The net/http HTTP server handles certain malformed HTTP requests completely autonomously, without ever passing control to non-library code. This means that the application is never made aware of them, so it cannot take any action, e.g. logging that a malformed request was received. It also prevents the application from customising the response.

For example, running a minimal Go HTTP server at localhost:8000 and doing this:

curl -v "http://localhost:8000/foo bar"

results in

*   Trying 127.0.0.1...
* TCP_NODELAY set
* Connected to localhost (127.0.0.1) port 8000 (#0)
> GET /foo bar HTTP/1.1
> Host: localhost:8000
> User-Agent: curl/7.55.1
> Accept: */*
> 
< HTTP/1.1 400 Bad Request
< Content-Type: text/plain; charset=utf-8
< Connection: close
< 
* Closing connection 0
400 Bad Request

(The error is caused by the whitespace in the first line of the request - the parser naively splits it on space and expects [method, URI, protocol]).

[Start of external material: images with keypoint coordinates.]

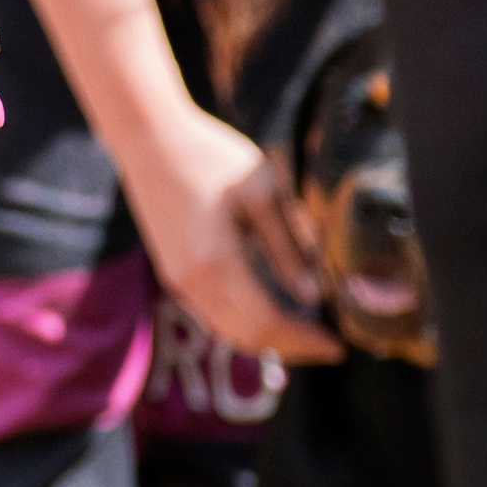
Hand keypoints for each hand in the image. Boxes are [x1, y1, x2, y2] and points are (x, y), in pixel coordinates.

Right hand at [128, 107, 341, 366]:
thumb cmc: (208, 157)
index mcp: (217, 264)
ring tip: (305, 333)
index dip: (305, 340)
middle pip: (247, 337)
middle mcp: (193, 283)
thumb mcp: (261, 192)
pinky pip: (214, 316)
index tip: (338, 346)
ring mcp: (178, 281)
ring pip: (228, 331)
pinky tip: (270, 311)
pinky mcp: (173, 273)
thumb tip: (312, 293)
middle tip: (327, 345)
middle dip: (291, 347)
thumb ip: (288, 245)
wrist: (148, 139)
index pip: (268, 323)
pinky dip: (246, 324)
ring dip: (268, 339)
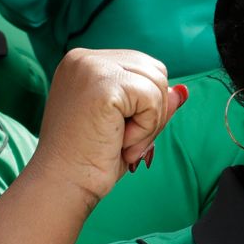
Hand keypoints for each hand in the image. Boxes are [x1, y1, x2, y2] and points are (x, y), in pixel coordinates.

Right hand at [31, 48, 188, 203]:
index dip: (145, 104)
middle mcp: (84, 58)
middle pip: (155, 70)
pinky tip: (121, 143)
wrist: (62, 185)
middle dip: (152, 111)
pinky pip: (152, 100)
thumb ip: (153, 103)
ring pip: (157, 84)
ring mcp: (91, 68)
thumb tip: (181, 91)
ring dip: (149, 123)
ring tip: (119, 141)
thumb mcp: (128, 124)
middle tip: (122, 140)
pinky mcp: (103, 85)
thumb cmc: (90, 159)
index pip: (142, 66)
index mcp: (84, 62)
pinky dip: (146, 129)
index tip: (117, 131)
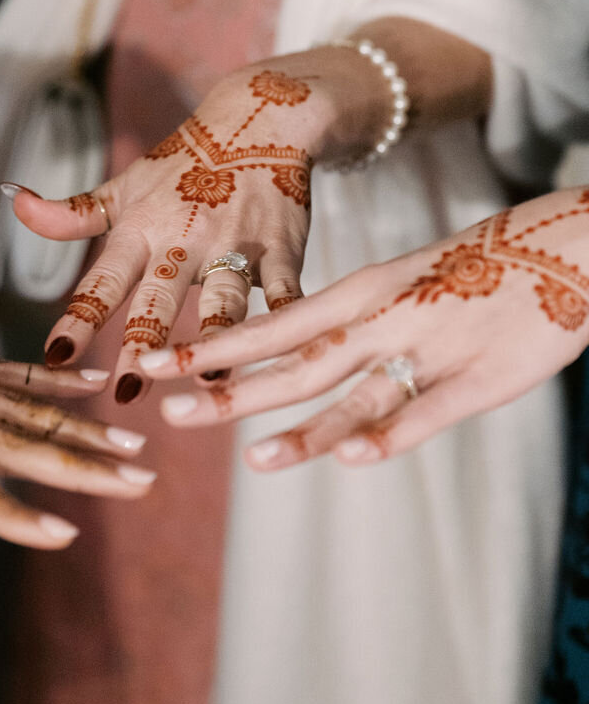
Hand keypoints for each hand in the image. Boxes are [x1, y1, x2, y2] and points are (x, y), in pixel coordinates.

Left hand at [7, 60, 344, 405]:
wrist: (260, 120)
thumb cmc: (184, 163)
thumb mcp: (125, 188)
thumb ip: (71, 212)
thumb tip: (12, 200)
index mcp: (141, 229)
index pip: (102, 280)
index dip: (78, 319)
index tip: (55, 358)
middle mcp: (184, 239)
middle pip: (159, 296)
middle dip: (144, 342)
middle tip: (127, 389)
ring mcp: (235, 243)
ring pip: (223, 295)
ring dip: (218, 333)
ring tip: (211, 373)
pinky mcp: (282, 247)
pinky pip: (286, 287)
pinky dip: (288, 313)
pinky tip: (290, 345)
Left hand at [140, 186, 588, 465]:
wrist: (562, 243)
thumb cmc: (475, 269)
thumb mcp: (400, 283)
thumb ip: (351, 322)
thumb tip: (294, 357)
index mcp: (361, 293)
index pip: (273, 325)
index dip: (213, 348)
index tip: (154, 362)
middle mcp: (382, 318)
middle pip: (296, 360)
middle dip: (231, 388)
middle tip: (169, 409)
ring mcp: (429, 348)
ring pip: (357, 393)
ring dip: (306, 428)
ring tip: (252, 459)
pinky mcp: (479, 379)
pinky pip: (426, 412)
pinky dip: (389, 435)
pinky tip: (353, 461)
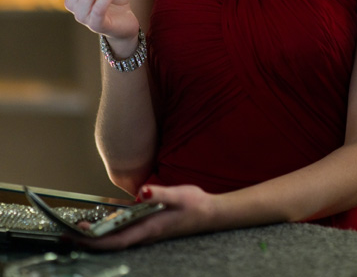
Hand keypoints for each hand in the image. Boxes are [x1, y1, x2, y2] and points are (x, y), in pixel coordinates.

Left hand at [75, 184, 215, 249]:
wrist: (211, 214)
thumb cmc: (195, 204)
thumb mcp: (178, 194)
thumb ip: (159, 193)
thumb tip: (141, 193)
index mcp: (149, 228)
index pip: (116, 240)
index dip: (95, 241)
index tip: (78, 236)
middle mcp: (145, 233)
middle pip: (112, 242)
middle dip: (89, 240)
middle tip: (68, 233)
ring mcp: (147, 231)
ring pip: (117, 238)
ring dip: (98, 235)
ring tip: (79, 228)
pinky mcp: (150, 226)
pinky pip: (126, 231)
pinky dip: (111, 228)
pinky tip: (105, 220)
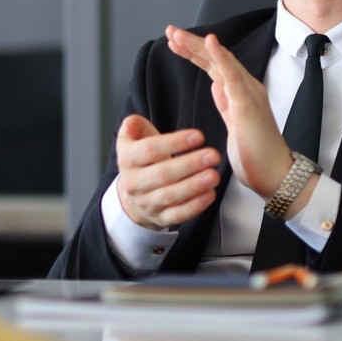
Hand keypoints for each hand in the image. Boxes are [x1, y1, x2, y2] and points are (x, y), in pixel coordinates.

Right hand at [112, 113, 222, 229]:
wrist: (134, 193)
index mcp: (127, 160)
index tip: (198, 136)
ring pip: (170, 196)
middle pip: (162, 174)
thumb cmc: (142, 160)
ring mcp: (147, 203)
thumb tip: (132, 122)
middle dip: (190, 164)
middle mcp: (134, 183)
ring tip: (214, 175)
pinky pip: (178, 214)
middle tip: (212, 155)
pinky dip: (195, 206)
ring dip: (194, 186)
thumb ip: (133, 125)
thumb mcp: (133, 138)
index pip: (149, 150)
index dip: (175, 143)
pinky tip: (209, 194)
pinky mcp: (160, 218)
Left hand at [164, 26, 295, 203]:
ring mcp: (247, 92)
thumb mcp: (234, 123)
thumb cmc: (255, 153)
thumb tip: (216, 86)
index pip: (213, 66)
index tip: (174, 43)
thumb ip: (226, 103)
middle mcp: (244, 87)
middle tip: (170, 31)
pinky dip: (221, 56)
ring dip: (198, 45)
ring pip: (221, 60)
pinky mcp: (248, 102)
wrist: (274, 174)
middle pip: (215, 58)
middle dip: (191, 44)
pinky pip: (232, 74)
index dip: (194, 52)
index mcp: (239, 93)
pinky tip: (209, 42)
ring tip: (178, 34)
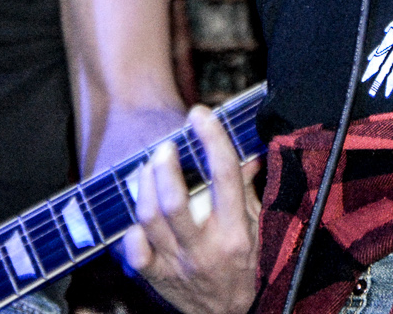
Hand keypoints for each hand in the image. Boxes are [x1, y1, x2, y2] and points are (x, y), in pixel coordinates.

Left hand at [120, 106, 261, 313]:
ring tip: (149, 168)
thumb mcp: (260, 228)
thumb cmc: (249, 266)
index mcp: (236, 232)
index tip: (200, 114)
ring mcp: (179, 265)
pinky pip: (135, 252)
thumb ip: (248, 190)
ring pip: (150, 220)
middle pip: (175, 201)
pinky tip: (139, 213)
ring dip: (145, 186)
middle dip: (165, 165)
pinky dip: (132, 229)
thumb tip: (248, 154)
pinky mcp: (159, 278)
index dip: (211, 138)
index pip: (224, 175)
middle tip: (165, 146)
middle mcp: (206, 249)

This is a problem because:

  • The application can't log the malformed request.
  • I can't make a guarantee like "my API always returns JSON", because "400 Bad Request" is not valid JSON.
  • The error message is very little help to the end user, and when the end user contacts me for support I have nothing to go on when diagnosing the problem because I couldn't log the request.
  • Certain proxy_pass directives in Nginx do a silent (and probably unexpected) URL-decode on the request URI. So if you run a Go HTTP server behind an Nginx reverse proxy (surely a common scenario), the error above will be triggered by a correct-looking request with a %20 somewhere in it.

I propose adding an exported variable of type

func(error, http.ResponseWriter, []byte)

to http.Server. It can be set by the application before ListenAndServe or ListenAndServeTLS is called. If this is nil (the default), the current behaviour stays. If it is not nil, then it is called (with the error, responseWriter and, optionally, a byte slice containing the offending part of the request - or even all of it?) when the server encounters a malformed request which it cannot pass on to the handler.